Hammamet soffre di personalissima debolezza, di un ritratto schizzato male e non chiarisce né la memoria né le idee a nessuno. Quella schermatura di anonimato – nessuno ha nome, eccetto la figlia, ma s’è detto storpiato – denuncia la mancanza di una storica robustezza che avrebbe senz’altro accresciuto il documento e la sua chiarezza: si fanno addirittura dei passi indietro nel finale, tra sogni di bassa lega, con l’incontro del protagonista a piedi scalzi sui tetti del duomo di Milano con la figura paterna (l’ultima prova di quel grande attore di cinema e di teatro – le sue interpretazioni allo Stabile di Genova! – che è stato Omero Antonutti) o con i due guitti, lui esile marionetta scomposta.

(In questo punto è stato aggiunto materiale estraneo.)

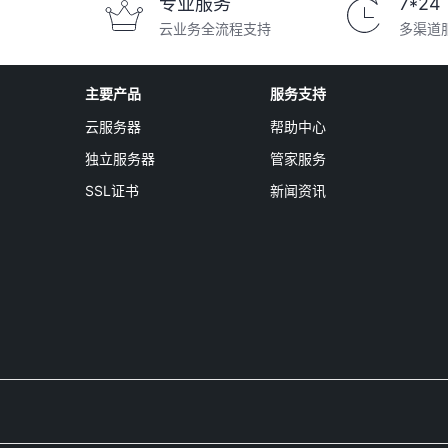
专业服务
7*24
云业务全流程支持
多渠道
主要产品
服务支持
云服务器
帮助中心
独立服务器
管家服务
SSL证书
新闻资讯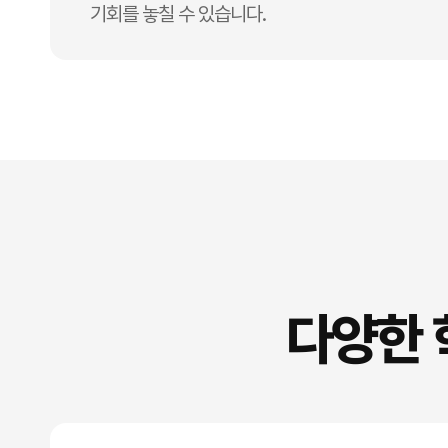
기회를 놓칠 수 있습니다.
다양한 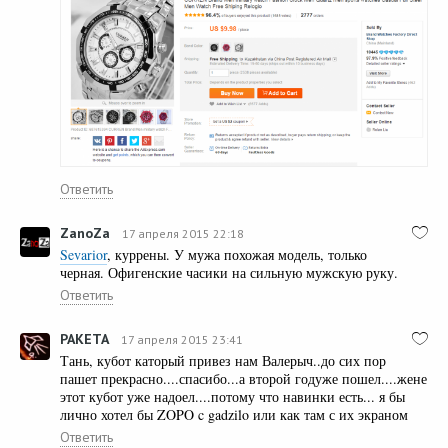
Ответить
ZanoZa
17 апреля 2015 22:18
Sevarior
, куррены. У мужа похожая модель, только
черная. Офигенские часики на сильную мужскую руку.
Ответить
PAKETA
17 апреля 2015 23:41
Тань, кубот каторый привез нам Валерыч..до сих пор
пашет прекрасно....спасибо...а второй годуже пошел....жене
этот кубот уже надоел....потому что навинки есть... я бы
лично хотел бы ZOPO c gadzilo или как там с их экраном
Ответить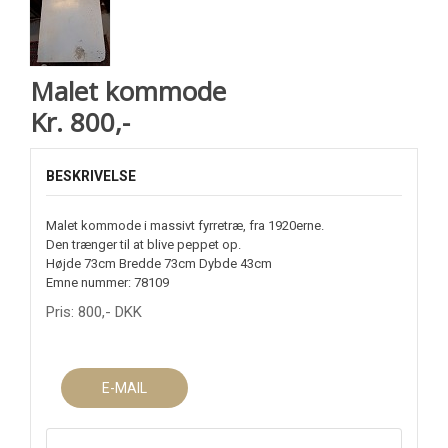
Malet kommode
Kr. 800,-
BESKRIVELSE
Malet kommode i massivt fyrretræ, fra 1920erne.
Den trænger til at blive peppet op.
Højde 73cm Bredde 73cm Dybde 43cm
Emne nummer: 78109
Pris:
800
,-
DKK
E-MAIL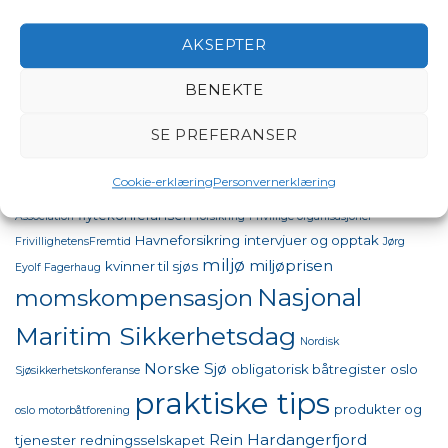
Video
(41)
AKSEPTER
STIKKORD
BENEKTE
bestumkilen
aktiviteter
båter i sjøen
SE PREFERANSER
98 oktan
båt
båtpolitikk
båtforbundet
båtforening
båtsikkerhet
Cookie-erklæring
Personvernerklæring
båttinget
drivstoffpriser båt
båttinget 2026
EBA
European Boating
flytekonferansen
Association
forsikring
Frivillige organisasjoner
Havneforsikring
intervjuer og opptak
FrivillighetensFremtid
Jørg
miljø
miljøprisen
kvinner til sjøs
Eyolf Fagerhaug
Nasjonal
momskompensasjon
Maritim Sikkerhetsdag
Nordisk
Norske Sjø
obligatorisk båtregister
oslo
Sjøsikkerhetskonferanse
praktiske tips
produkter og
oslo motorbåtforening
Rein Hardangerfjord
tjenester
redningsselskapet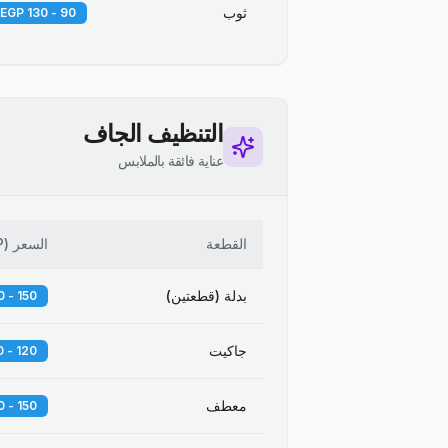
ثوب
90 - 130 EGP
التنظيف الجاف
عناية فائقة بالملابس
القطعة
السعر
(
P
بدلة (قطعتين)
150 - 250 EGP
جاكيت
120 - 180 EGP
معطف
150 - 300 EGP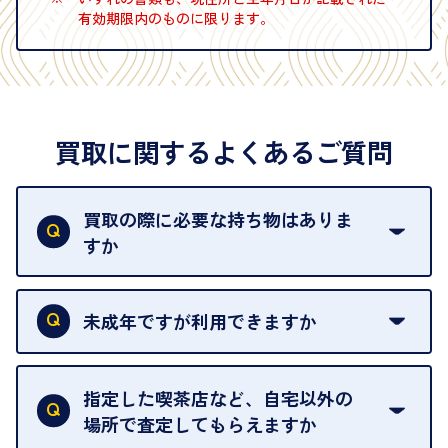
有効期限内のものに限ります。
買取に関するよくあるご質問
買取の際に必要な持ち物はありま
すか
本人確認書類をご用意ください。ご利用になれる書
類は
こちら
をご確認ください。
未成年ですが利用できますか
18歳未満の方は、保護者の同意があってもご利用い
ただけません。
指定した喫茶店など、自宅以外の
場所で査定してもらえますか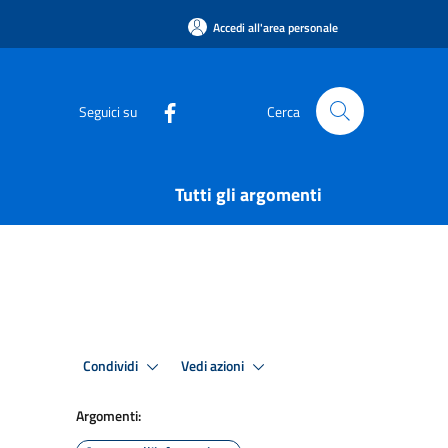
Accedi all'area personale
Seguici su
Cerca
Tutti gli argomenti
Condividi
Vedi azioni
Argomenti:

Se ancora ce ne fosse bisogno, ti accorgi quanto il film si regga – “sia” – sulla impareggiabile e imperdibile interpretazione di Pierfrancesco Favino (quanti premi gli andranno a fine stagione?), che non soltanto con l’aiuto del trucco prostetico di Andrea Leanza si è appropriato appieno dei tratti visivi di Bettino Craxi: ma lascia sbalorditi quanto l’attore abbia lavorato in piena autonomia ed in grande saggezza sulla voce, sulle pause, sulle intonazioni, sul testone sghembo, su certe posizioni del corpo, delle mani che le immagini, ancora in occasione dei vent’anni dalla morte del politico in questi giorni sugli schermi televisivi, ci ridanno. Una immedesimazione superbia e singolare, che ha il potere di “guastare”, di allontanare, di far passare in secondo piano l’intera struttura drammaturgica del film.